### EXCERPTED RECORDS
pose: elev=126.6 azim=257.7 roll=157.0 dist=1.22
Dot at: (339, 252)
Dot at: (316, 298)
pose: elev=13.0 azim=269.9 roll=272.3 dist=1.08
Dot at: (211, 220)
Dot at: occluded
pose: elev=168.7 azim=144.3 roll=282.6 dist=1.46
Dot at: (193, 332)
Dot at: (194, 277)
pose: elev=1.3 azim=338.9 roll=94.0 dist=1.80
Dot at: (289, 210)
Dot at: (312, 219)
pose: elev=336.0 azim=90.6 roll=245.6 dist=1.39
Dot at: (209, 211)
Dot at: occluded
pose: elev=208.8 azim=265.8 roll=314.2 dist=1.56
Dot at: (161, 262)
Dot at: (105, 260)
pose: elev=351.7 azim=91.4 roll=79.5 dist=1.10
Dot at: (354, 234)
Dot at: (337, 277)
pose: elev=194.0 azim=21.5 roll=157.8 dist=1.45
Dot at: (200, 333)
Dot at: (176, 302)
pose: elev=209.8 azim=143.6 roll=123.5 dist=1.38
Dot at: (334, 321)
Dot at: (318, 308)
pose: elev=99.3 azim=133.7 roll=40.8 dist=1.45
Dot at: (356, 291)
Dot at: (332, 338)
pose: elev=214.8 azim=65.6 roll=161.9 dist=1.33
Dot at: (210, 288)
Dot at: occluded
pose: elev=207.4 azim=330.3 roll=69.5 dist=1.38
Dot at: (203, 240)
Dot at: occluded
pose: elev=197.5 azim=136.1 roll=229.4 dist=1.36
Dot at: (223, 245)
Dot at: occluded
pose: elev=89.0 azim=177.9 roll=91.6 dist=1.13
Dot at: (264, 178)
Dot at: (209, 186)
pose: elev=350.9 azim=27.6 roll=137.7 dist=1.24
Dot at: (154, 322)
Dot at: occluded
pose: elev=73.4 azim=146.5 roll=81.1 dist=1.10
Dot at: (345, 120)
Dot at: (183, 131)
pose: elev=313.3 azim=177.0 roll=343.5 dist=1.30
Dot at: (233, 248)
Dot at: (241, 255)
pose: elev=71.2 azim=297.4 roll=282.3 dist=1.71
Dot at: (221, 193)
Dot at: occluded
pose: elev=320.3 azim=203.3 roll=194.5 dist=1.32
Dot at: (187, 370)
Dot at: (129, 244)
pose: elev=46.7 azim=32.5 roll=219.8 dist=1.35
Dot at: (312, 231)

### WHAT THIS TASK INVOLVES
Format the data from the line containing "pose: elev=313.3 azim=177.0" through the last line, inclusive, as a JSON list of strings with one string per line and blank lines left out.

### PROBLEM SOLUTION
[
  "pose: elev=313.3 azim=177.0 roll=343.5 dist=1.30",
  "Dot at: (233, 248)",
  "Dot at: (241, 255)",
  "pose: elev=71.2 azim=297.4 roll=282.3 dist=1.71",
  "Dot at: (221, 193)",
  "Dot at: occluded",
  "pose: elev=320.3 azim=203.3 roll=194.5 dist=1.32",
  "Dot at: (187, 370)",
  "Dot at: (129, 244)",
  "pose: elev=46.7 azim=32.5 roll=219.8 dist=1.35",
  "Dot at: (312, 231)"
]